Le samedi 11 octobre 2003, le Congrès National de la " Polonia " réunissait de nombreuses associations polonaises à l’Ambassade de Pologne de Paris. Cet événement, pour le moins inattendu et particulièrement émouvant attira une foule considérable venue de toute la France.

De nombreuses associations purent ainsi se rencontrer pour la première fois, ne connaissant pour la plupart, l’existence ni des uns ni des autres et découvrir par ce biais la diversité de leurs actions respectives. Certains, venus de très loin, semblèrent tout d’abord très impressionnés par la beauté et la richesse des décorations des salons de l’Ambassade.

Après quelques mots d’accueil de Monsieur Jan Tombinski Ambassadeur de Pologne, chacune de ces associations composées de personnes d’origine polonaise, voire de français attachés à la Pologne par des liens familiaux ou amicaux, eut enfin l’occasion de se faire connaître. Quelques présidents semblèrent intimidés, d’autres émus lors de cette présentation, mais il en découla indéniablement qu’une telle démarche donnait non seulement du courage à tous ces bénévoles mais officialisait d’une certaine manière leur activité aux yeux de tous.

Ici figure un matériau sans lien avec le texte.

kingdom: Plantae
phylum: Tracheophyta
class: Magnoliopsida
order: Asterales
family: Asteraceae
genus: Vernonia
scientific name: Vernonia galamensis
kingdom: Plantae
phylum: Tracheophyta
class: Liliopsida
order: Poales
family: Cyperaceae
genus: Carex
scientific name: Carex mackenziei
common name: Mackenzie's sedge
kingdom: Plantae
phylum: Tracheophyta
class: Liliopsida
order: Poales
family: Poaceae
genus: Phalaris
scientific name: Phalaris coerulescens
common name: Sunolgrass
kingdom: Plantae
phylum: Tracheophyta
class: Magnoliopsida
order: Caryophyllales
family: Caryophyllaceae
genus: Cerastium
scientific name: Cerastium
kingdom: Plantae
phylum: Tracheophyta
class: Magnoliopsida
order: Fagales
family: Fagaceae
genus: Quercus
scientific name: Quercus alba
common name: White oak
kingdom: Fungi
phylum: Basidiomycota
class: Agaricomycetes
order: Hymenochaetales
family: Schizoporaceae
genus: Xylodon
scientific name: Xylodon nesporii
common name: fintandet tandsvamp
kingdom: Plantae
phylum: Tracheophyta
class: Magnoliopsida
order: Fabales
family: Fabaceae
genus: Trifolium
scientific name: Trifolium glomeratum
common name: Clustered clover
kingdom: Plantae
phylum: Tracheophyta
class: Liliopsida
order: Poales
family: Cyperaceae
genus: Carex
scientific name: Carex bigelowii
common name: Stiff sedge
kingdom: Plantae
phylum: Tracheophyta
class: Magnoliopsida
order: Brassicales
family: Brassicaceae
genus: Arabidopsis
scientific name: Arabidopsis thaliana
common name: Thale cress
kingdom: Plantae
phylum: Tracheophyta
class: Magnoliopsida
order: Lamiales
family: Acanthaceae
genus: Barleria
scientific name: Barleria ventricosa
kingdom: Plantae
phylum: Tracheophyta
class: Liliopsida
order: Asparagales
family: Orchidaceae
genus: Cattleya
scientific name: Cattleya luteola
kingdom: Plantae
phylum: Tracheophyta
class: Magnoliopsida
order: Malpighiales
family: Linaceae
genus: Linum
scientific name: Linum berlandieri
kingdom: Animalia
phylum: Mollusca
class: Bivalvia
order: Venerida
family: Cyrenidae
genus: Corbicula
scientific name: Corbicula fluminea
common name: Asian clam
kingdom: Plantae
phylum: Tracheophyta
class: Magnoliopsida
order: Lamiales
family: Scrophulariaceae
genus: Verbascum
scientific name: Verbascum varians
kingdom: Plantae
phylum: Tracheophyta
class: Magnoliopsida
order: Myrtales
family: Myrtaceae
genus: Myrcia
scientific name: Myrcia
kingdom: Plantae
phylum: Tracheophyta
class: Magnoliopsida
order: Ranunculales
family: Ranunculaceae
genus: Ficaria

De nombreux journalistes de la presse française conviés ce jour-là, prirent connaissance des actions menées par les personnalités qui composent l’immigration polonaise et purent apprécier la haute qualité de cette réunion.

Le magnifique déjeuner - buffet qui s’en suivit, permit à chacun d’exposer des projets, d’échanger des idées ou des impressions sur ce premier Congrès National et d’envisager de le renouveler prochainement dans diverses villes de France.

 

 Un quart de siècle de pontificat pour le pape polonais

Le 16 octobre 1978, L’Eglise élisait le premier souverain non italien depuis 455 ans. La longue lignée de papes italiens était rompue et les cardinaux choisissaient de surcroît, un homme originaire d’un pays dont le régime se proclamait athée. Karol Wojtyla succédait à Jean-Paul Ier et devenait sous le nom de Jean-Paul II, le 264e pape.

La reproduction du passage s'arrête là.